Climber on Ojos del Salado altitude controversy: Aconcagua is tallest - beyond doubt
Posted: Dec 15, 2006 01:20 pm EST
(MountEverest.net) Two weeks ago we ran the story about a controversy flying in Chilean media, regarding Ojos del Salado possibly being higher than Aconcagua, and also the only 7000er in America.
Local Andes Magazine quoted René Gajardo, the first Chilean to summit Ojos del Salado in 1956, who reportedly measured its central summit to 7.084 m and doubted other topographic studies done on the mountain.
Summiteer Janne Corax: Article of interest only to the ignorant
Andes Magazine published other testimonies as well, and concluded with a call for climbers and researchers to organize an expedition in order to properly measure the peak and clear up the question once and for all.
ExplorersWeb mentioned that the claims are far from proven, and also noted that there have been several meassuring expeditions both on Aconcagua and Ojos del Salado.
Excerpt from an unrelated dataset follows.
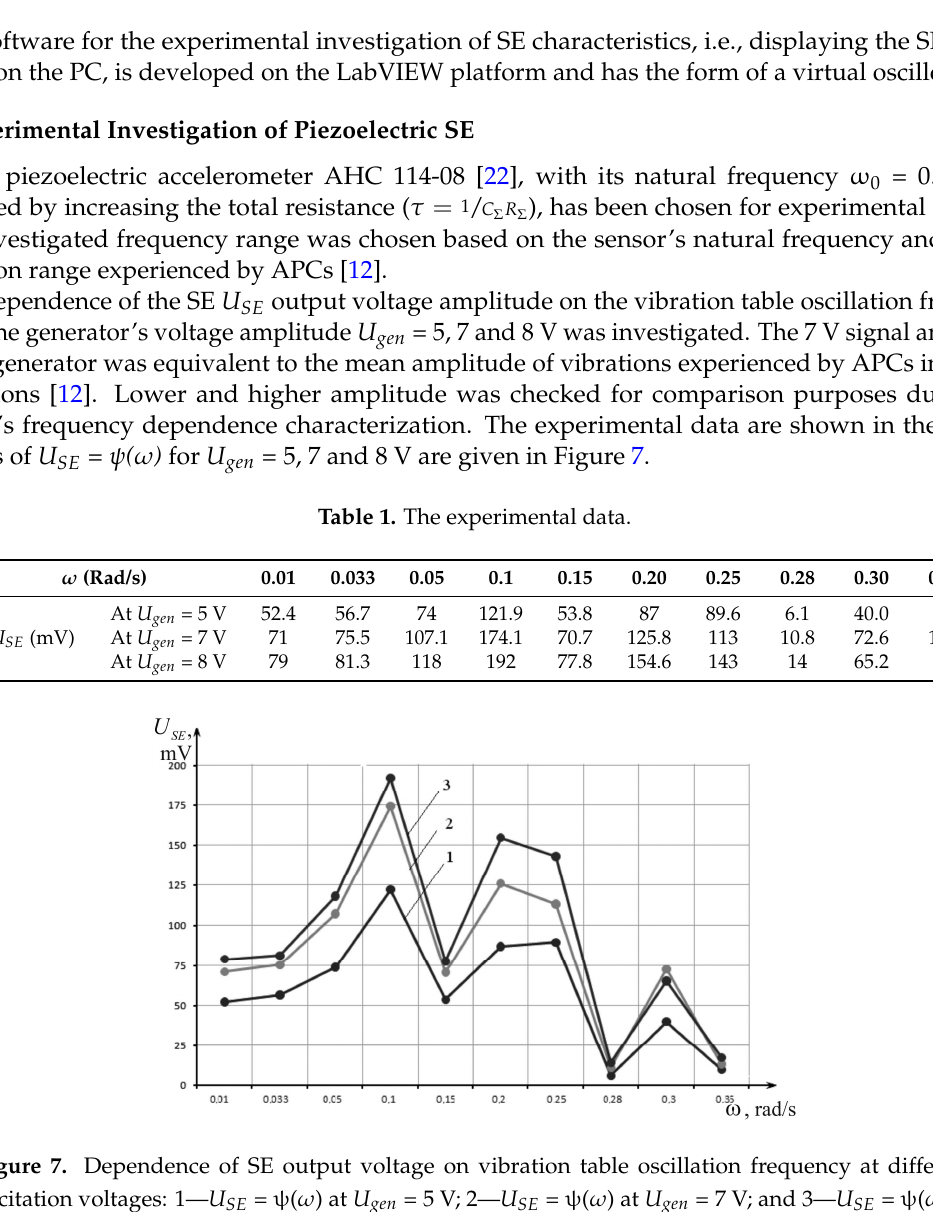
Figure 6. Investigated piezoelectric SE: ( a ) general view; ( b ) construction diagram: 1—PE; 2—insulators; 3—IM; 4—shielding; 5—base; 6—screw; 7—cable.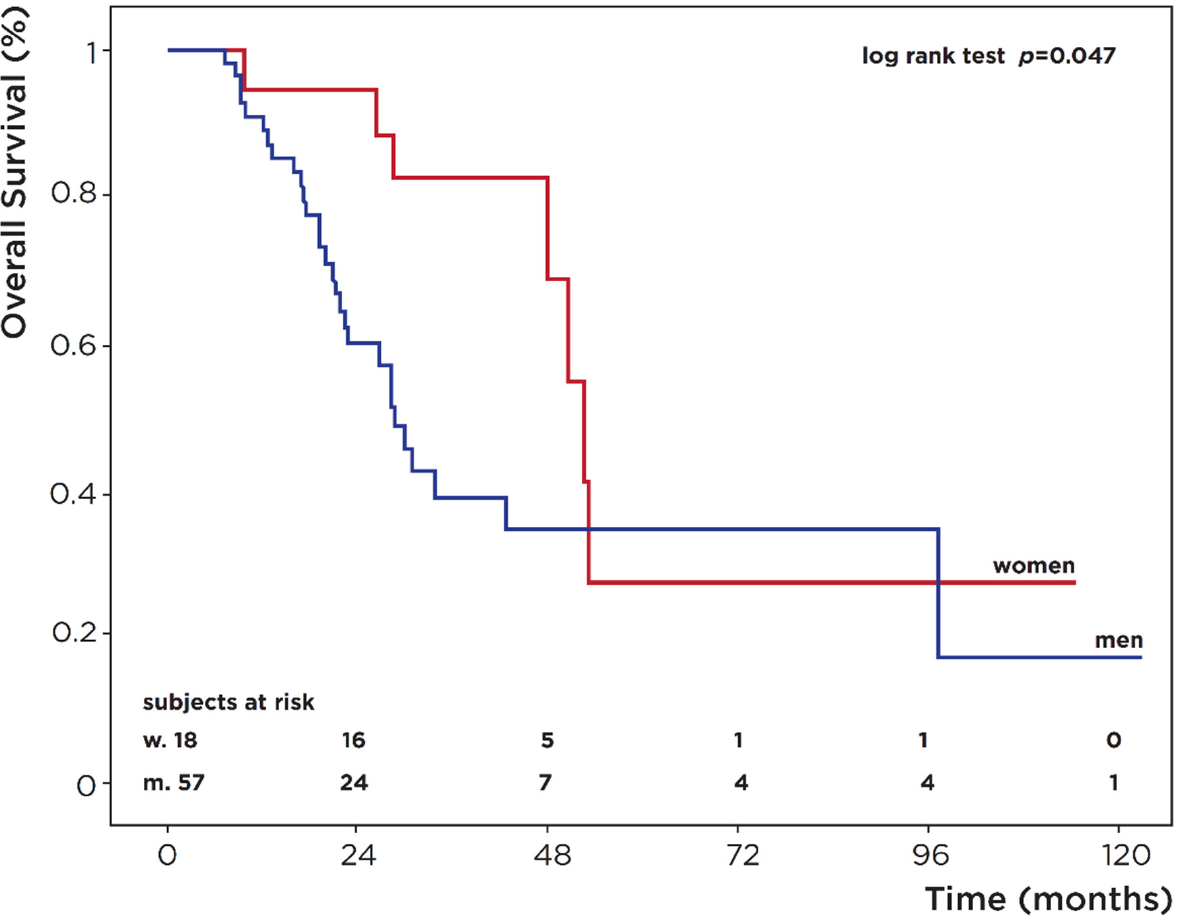
Figure 1. Overall survival (OS) in patients with advanced urothelial cancer.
One who climbed and measured both is Janne Corax, and he's pretty annoyed with the entire debate. "This article may be of interest for those who have no clue on the subject," he wrote in an email to ExplorerWeb after the story broke.
"Altitudes correct beyond any reasonable doubt"
"The two peaks, as well as Pissis (which for a long time was considered higher than Ojos del Salado) have been measured time and time again. Personally, I have summited all three peaks, plus a side peak of Pissis (which is almost of the same elevation as the main, just to be sure). On top of that I also climbed Bonete Chico, which on some maps is given at 6852m. All in order to find out the truth about these peak's altitudes."
No further measurements needed
"It's beyond any reasonable doubt they're measured to correct altitudes, give or take 3-15 meters on each of them. The difference in between all four peaks are large enough to rule out a list with a new order. On top of that SRTM data is ok for this area and the discrepancies between these and GPS readings are small."
"It sounds like this article in Los Andes magazine is nothing but incredibly ignorant speculation."
The world's highest Holocene volcano, Nevados Ojos del Salado, rises to aprox. 6887m (depending on the source) along the border between Chile and Argentina. The massive volcanic complex contains numerous craters, cones, and lava domes. No historical eruptions have been recorded, but the volcano is fumarolically active.
Due to its location near the Atacama desert, the mountain has very dry conditions with snow only remaining on the peak during winter. The ascent is mostly a hike except for the final section to the summit which is a difficult scramble that may require ropes. The first ascent was made in 1937 by Polish Jan Alfred Szczepañski and Justyn Wojsznis.
In 1989 a team from the University of Padua in Italy, aided by Argentinean climbers and geologists, surveyed both Aconcagua and Ojos del Salado, measuring them with GPS.
Ojos del Salado was determined to be 6 900m. (22,637 ft), and Aconcagua 6 962m. (22,841 ft) - with a possible error of plus/minus five metres (16 ft). None of the measurements were high precision however, so the debate continues.